L'arenile infinito come il mare che ha dinanzi e nel quale lentamente digrada, fino a quell'impercettibile orizzonte che di luce s'irradia e nella luce si perde, si fonde; l'odore della salsedine, delle reti da pesca intrise d'abisso, il chiacchiericcio soave delle mogli e delle madri nel loro lieve incedere sulla riva, un passo così morbido da apparir quasi sospeso nell'attesa delle ampie vele portatrici dei compagni pescatori, e poi ancora i bambini e le loro risa echeggiare in quell'angolo di paradiso che non è ancora mestiere ma puro gioco e futuro ricordo: tutto questo è ciò che emerge nelle marine di Pasquale Celommi (Montepagano, 6 gennaio 1851 – Roseto degli Abruzzi, 9 agosto 1928).
Pittore della luce, pittore di una felicità pura e candida come il riflesso di un'alba o di un tramonto sull'acqua, semplice ed essenziale come la vita di questi personaggi abilmente ritratti nella quotidianità di gesti usuali che nel lirismo della narrazione pittorica divengono invece attimi di pura poesia.
Chissà quante volte i giovani occhi del grande artista abruzzese hanno scrutato questo paesaggio, quando ancora fanciullo seguiva il padre Ilario in questo arduo ed affascinante mestiere, nella Roseto degli anni 1860/70. Di certo il richiamo del mare, della terra natia, fu in lui incessante, intenso e ad un tratto non più trascurabile.
Nel 1883, dopo un lungo periodo di studi presso la Scuola libera del nudo istituita all'interno della prestigiosa Accademia di Belle Arti di Firenze – un soggiorno finanziato dal magnate rosetano Camillo Mezzoprete, che subito intuì il sublime ingegno pittorico del piccolo Pasquale, allora ancora tredicenne – fece nuovamente ritorno nella amata cittadina abruzzese, tra quelle genti, quei colori e quei profumi che ne avevano segnato l'infanzia e forgiato le radici. In quel suo studio affacciato sul mare, sul presente e sul passato, in quella finestra su uno scenario in cui i personaggi attuali si mescolavano a quelli del ricordo, il Celommi lavorò con prolifica costanza e dedizione, dando vita ad un'arte che sfugge ad ogni classificazione entro qualche scuola o corrente pittorica, un fare artistico, quello della maturità in particolare, svincolato ormai tanto dall'accademismo toscano quanto dalle atmosfere esotiche morelliane e capace oggi di rivendicare un proprio autonomo spazio all'interno della stagione pittorica otto-novecentesca.

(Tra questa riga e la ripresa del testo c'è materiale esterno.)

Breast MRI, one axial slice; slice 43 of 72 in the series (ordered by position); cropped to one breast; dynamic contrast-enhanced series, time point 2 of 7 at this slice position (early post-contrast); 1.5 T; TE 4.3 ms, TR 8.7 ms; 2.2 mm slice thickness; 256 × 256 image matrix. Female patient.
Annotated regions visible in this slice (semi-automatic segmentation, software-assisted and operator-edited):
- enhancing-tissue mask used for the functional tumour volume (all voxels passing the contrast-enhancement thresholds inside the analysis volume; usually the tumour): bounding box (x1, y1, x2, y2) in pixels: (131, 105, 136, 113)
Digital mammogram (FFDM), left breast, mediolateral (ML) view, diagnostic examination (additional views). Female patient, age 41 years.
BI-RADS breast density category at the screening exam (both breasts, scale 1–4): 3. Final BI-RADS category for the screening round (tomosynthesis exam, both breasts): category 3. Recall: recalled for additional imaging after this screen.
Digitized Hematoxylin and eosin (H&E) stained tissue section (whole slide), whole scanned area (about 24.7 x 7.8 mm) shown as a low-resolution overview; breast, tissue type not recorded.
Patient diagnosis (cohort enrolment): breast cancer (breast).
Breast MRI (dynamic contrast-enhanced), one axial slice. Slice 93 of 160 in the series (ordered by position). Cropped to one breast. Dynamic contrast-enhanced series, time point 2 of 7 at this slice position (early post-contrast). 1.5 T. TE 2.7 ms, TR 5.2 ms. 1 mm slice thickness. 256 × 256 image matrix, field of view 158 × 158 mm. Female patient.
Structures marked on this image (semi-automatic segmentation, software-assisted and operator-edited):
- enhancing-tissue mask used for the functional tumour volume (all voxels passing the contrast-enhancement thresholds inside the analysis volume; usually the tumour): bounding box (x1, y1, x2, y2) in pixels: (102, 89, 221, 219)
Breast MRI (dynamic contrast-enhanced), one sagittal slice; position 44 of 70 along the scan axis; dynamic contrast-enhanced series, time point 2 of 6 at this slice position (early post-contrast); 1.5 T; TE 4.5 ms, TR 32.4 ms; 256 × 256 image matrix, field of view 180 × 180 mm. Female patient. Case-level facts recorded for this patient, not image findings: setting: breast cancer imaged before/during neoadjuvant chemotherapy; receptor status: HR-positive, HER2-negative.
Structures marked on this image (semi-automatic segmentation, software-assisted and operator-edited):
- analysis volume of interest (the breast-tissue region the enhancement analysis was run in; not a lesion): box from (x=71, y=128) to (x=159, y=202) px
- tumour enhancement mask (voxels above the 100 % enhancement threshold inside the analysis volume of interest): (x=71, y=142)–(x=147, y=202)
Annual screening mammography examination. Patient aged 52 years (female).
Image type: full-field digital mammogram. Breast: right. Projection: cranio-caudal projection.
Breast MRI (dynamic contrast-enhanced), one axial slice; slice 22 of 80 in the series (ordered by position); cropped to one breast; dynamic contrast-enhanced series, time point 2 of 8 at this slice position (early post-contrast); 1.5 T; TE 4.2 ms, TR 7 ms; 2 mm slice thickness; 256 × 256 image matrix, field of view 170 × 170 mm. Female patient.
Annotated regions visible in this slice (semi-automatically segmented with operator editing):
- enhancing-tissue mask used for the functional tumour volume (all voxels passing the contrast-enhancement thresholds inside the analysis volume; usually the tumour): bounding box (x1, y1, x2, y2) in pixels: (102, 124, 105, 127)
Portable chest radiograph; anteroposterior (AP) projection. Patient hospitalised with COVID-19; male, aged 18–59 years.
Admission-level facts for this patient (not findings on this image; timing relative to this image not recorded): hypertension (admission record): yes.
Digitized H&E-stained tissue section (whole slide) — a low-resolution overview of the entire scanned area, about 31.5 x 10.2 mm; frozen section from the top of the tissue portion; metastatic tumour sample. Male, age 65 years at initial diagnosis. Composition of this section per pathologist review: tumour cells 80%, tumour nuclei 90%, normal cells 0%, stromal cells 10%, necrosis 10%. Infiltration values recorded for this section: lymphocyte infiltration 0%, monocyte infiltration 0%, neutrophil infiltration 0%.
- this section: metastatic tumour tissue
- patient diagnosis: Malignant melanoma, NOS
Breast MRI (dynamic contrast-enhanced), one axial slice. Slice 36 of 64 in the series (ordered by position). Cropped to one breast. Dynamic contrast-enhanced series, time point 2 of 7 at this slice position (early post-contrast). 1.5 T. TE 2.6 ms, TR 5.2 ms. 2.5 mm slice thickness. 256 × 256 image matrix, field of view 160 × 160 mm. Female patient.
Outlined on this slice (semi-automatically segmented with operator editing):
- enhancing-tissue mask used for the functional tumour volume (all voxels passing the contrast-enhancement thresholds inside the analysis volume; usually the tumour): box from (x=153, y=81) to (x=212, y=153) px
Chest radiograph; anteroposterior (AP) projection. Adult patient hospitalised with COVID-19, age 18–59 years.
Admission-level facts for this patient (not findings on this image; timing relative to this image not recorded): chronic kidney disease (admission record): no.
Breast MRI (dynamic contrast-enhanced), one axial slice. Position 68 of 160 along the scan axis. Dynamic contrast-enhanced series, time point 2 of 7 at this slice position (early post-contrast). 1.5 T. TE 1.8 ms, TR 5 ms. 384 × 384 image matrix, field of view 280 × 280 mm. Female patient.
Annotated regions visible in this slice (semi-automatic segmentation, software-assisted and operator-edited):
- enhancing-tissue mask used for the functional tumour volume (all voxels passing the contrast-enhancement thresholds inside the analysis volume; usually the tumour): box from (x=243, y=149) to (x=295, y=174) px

Un pittore, Pasquale, che si dimostra difatti lontano dalla pittura del riscatto sociale e che si fa invece interprete e prosecutore di quella poetica dell'Arcadia che nel mondo rurale e contadino vedeva un angolo di assoluta e pura felicità; una Arcadia ancora una volta tutta personale, i cui personaggi sono uomini comuni, umili, che nella semplicità del quotidiano lavorio rivelano tutta la bellezza dell'esistere, in cui il lavoro non è mai ostile, le condizioni mai avverse, in cui le mani non sono mai solcate dal freddo e la pelle non mostra segni di patimento.
Ma non solo marine; la produzione del pittore fu vastissima, sforando anche nel religioso con opere quali "La Crocefissione" o "La Sacra famiglia" della chiesa di S. Maria Assunta di Roseto degli Abruzzi. La sua fama varcò ben presto i confini nazionali ed i suoi dipinti furono apprezzati in Europa, negli Stati Uniti e perfino in Giappone; dal 1900 in poi, avvalendosi dell'aiuto del figlio Raffaello, lavorò in maniera continuativa per diverse gallerie italiane ed estere, per poi spegnersi nella amata città il 9 agosto del 1928.
Pasquale Celommi ci offre il ricordo degli ultimi scampi di una vita che abbiamo irrimediabilmente perduto, così come il senso stesso di un'esistenza nella quale al colore, nelle sue infinite, vibranti sfumature, abbiamo preferito una sterile scala di grigi, alla luce del paesaggio e della convivialità le nostre anguste e solitarie abitazioni, all'Adriatico puro ed incontaminato, intriso di rosa e d'azzurro come quel pennello danzante su tela, una distesa d'acqua impura, puntellata di lamiere.
Il pittore della luce, che la luce ci invita a riscoprire: una luce a tratti divina, capace di rivelare la bellezza di questo stralcio di paradiso nel quale abbiamo il privilegio di vivere.